Friday, January 2, 2009
Christmas in Slovakia
This year I celebrated my first Slovak Christmas. Last year, I went with Katka to Paris for the holiday, which was super fun, but this year it was nice to stay in Bratislava and be with "family." I spent Christmas with my Slovak family, the Kriska fam, whom I'm incredibly thankful to have in my life here. I first met them in 2005, when I moved in with them for the whole summer. I had no idea then that they would become an integral part of my life, and love looking back at how God has worked through these relationships. Especially my relationship with Noemi. She has definitely become the little sister that I never had. Anyhow, I could keep going, but I'll stop. Basically, just know that this family rocks and are part of what makes my life here in Slovakia so beautiful.
SO, Slovaks do a few things differently at Christmas than we do in the States. For example, their main celebration is on the 24th of December, not the 25th, and many consider this Christmas day. Also, their traditional meal on this day consists of fish - more specifically, carp - and potato salad. As an appetizer to this meal, they eat honey and fresh garlic on top of a big piece of wafer (kind of like Baptist communion wafers). This is for hopes that the next year will be sweet (honey) and healthy (garlic). It wasn't so nasty as one would think, but I didn't go back for seconds. However, the tradition with the carp has to be my favorite. They'll buy the fish, living I might add, a few days before they intend to eat it, and will keep it swimming around in the bathtub until cooking time. This is to insure it is as fresh as possible. I'm bummed that I didn't get a picture of the fishies hanging out in the tub for you, but they were already in the fryer when I arrived on Christmas eve. Sorry to disappoint.
However, I did get plenty of other pics from the night! So here you have it,
The Feast... and you can see some of those carp bones on Noemi's plate. Poor little guys didn't even see it coming.
The Kriskova women checking out Noemi's Christmas gift from her boyfriend:
Isn't Grandma Kriskova (or as they call her, babushka) just too cute?
Tomas sharing some wisdom with me, Jakub, and Noemi:
Gimme those tasty Christmas treats!!
Jakub is amazing on the piano. One of my highs that night was just sitting there in a food induced coma listening to him play.
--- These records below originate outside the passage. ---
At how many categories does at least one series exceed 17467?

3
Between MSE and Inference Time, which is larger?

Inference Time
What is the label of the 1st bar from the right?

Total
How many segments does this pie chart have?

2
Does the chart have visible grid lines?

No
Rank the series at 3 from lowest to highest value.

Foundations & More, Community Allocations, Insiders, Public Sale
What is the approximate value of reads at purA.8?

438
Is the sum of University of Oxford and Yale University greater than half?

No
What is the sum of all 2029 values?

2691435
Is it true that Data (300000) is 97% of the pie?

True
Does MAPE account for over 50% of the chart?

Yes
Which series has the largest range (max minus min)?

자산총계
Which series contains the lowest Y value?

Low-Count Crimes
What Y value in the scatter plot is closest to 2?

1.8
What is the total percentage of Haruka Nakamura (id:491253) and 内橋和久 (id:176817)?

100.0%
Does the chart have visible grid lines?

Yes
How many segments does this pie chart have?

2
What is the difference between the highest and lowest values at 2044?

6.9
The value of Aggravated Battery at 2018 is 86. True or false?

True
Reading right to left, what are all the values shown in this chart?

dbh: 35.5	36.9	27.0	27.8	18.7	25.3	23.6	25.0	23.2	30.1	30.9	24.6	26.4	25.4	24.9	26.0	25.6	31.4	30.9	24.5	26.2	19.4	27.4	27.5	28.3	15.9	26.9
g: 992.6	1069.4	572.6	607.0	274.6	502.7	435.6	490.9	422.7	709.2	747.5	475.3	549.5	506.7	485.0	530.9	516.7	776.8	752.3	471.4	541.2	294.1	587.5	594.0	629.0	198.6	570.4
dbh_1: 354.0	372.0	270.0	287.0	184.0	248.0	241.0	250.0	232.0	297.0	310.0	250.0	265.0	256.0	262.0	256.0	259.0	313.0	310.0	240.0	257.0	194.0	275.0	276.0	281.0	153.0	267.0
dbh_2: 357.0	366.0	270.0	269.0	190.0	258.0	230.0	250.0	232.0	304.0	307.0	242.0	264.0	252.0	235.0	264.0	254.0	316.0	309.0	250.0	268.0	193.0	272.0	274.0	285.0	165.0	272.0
Ester and I. You have no idea how hospitable this woman is.
That night I stayed at their home, intending to go to church with them the next morning. Unfortunately I woke up with a nasty cold and was instructed to take some meds and get back in bed. When I woke up a few hours later, a full spread of breakfast was prepared and waiting for me right beside my bed. It included orange juice, hot tea, a freshly peeled orange, and a stack of blueberry pancakes - which don't really exist here in SK. The night before Ester had been asking me if we had any special breakfast on Christmas day, and I told her that sometimes we had pancakes, and just mentioned that my mom made some mean blueberry pancakes. That Ester is sneaky! And I don't know how she made that happen - I'm telling you, you can't find pancake mix over here - but the whole thing was truly one of the kindest things anyone has ever done for me. So, although far from home this Christmas, God certainly made sure that I felt very loved. And I did.